The problem of having a nation stronger than the other creates bullies. Russia is not the only Bully here. America has attacked many countries at will and deposed several governments according them “in the interest of America.” So is Russia not allowed to act to protect their interest.

Ukraine under American influence is a security threat to Russia and a preemptive action is in the best interest of Russia.

Russia presented NATO and the United States in December with a set of written demands that it said were needed to ensure its security. Foremost among them are a guarantee that Ukraine would never join NATO, that NATO draw down its forces in the Eastern European countries that have already joined, and that the 2015 cease-fire in Ukraine be implemented — though Moscow and Kyiv disagree sharply on what that would mean.
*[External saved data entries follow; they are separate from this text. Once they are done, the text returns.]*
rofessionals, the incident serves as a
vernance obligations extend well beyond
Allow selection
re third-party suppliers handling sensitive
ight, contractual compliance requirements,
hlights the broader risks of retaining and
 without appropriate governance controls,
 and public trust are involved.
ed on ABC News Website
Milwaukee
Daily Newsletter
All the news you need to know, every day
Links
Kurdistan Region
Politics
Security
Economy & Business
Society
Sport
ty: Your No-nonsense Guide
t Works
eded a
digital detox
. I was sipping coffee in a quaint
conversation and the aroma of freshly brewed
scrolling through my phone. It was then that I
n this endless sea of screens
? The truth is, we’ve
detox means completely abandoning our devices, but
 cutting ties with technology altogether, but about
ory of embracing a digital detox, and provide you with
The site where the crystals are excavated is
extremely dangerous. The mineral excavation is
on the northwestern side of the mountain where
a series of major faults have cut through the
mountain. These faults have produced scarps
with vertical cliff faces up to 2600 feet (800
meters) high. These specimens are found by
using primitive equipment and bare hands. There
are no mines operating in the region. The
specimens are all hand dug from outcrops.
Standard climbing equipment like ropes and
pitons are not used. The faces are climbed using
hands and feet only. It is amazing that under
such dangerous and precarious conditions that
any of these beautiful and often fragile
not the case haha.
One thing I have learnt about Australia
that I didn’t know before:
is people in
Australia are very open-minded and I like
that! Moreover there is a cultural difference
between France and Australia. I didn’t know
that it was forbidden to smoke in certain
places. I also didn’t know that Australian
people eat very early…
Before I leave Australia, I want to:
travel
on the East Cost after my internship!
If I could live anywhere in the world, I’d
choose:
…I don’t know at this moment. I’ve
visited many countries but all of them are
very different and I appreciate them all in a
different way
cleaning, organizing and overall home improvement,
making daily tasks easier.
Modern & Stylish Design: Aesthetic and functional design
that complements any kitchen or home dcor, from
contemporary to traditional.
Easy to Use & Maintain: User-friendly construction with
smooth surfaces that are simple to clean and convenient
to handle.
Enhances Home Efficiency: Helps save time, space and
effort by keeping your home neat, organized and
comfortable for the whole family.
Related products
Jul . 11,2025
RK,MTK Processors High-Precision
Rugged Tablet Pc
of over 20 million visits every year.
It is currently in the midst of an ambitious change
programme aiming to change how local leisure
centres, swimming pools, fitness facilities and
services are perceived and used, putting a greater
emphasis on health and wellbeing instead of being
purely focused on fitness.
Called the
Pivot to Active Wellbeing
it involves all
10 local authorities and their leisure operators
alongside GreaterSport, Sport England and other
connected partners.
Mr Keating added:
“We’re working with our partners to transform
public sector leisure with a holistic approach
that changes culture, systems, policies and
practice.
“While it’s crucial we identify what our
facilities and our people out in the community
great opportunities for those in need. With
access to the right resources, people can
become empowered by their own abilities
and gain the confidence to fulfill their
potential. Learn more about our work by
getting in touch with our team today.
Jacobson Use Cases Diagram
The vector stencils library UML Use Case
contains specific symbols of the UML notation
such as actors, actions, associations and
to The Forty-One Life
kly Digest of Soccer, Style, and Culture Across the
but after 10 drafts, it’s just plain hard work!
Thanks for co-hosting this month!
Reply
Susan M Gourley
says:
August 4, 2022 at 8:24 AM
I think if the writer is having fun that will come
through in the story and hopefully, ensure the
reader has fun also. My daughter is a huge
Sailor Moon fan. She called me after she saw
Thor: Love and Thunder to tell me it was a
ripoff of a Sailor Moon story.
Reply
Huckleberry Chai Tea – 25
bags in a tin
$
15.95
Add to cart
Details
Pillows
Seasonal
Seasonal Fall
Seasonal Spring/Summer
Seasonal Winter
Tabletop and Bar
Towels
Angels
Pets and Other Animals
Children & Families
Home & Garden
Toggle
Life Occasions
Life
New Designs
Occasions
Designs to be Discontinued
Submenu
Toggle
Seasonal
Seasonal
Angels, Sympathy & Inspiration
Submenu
The West dismissed the main demands out of hand, while making overtures on other concerns, and threatening sanctions. Moscow’s aggressive posture has also inflamed Ukrainian nationalism, with citizen militias preparing for a drawn-out guerrilla campaign in the event of a Russian occupation.Mr. Putin’s timing could also be related to the transition from President Donald J. Trump, who was notably friendly to him and disparaging of NATO, to President Biden, who is committed to the alliance and distrustful of the Kremlin.He may also want to energize nationalists at home by focusing on an external threat, as he has in the past.

As the war continues with Ukraine about to capitulate the West is in closed doors offering lip service.
The best lesson for all is do not trust foreign leaders to help in your domestic issues. The faster Chamisa realises this the better.
This idea of putting your trust in foreign countries only destroys your country.

Looking at Ukraine now it is the people of Ukraine who are paying with their blood. We only have one country let us love it.